### About this task
Rewrite the lines of the items below with every "DETALJER" swapped for "DETAILS", leaving everything else as it is.

(Dataset records)

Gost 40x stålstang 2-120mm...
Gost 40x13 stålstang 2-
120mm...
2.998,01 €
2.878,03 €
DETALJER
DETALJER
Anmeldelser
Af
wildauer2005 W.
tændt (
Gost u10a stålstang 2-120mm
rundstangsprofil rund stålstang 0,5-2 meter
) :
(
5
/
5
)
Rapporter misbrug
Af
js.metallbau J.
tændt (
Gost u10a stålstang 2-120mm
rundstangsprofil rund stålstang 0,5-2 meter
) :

### Task output
Gost 40x stålstang 2-120mm...
Gost 40x13 stålstang 2-
120mm...
2.998,01 €
2.878,03 €
DETAILS
DETAILS
Anmeldelser
Af
wildauer2005 W.
tændt (
Gost u10a stålstang 2-120mm
rundstangsprofil rund stålstang 0,5-2 meter
) :
(
5
/
5
)
Rapporter misbrug
Af
js.metallbau J.
tændt (
Gost u10a stålstang 2-120mm
rundstangsprofil rund stålstang 0,5-2 meter
) :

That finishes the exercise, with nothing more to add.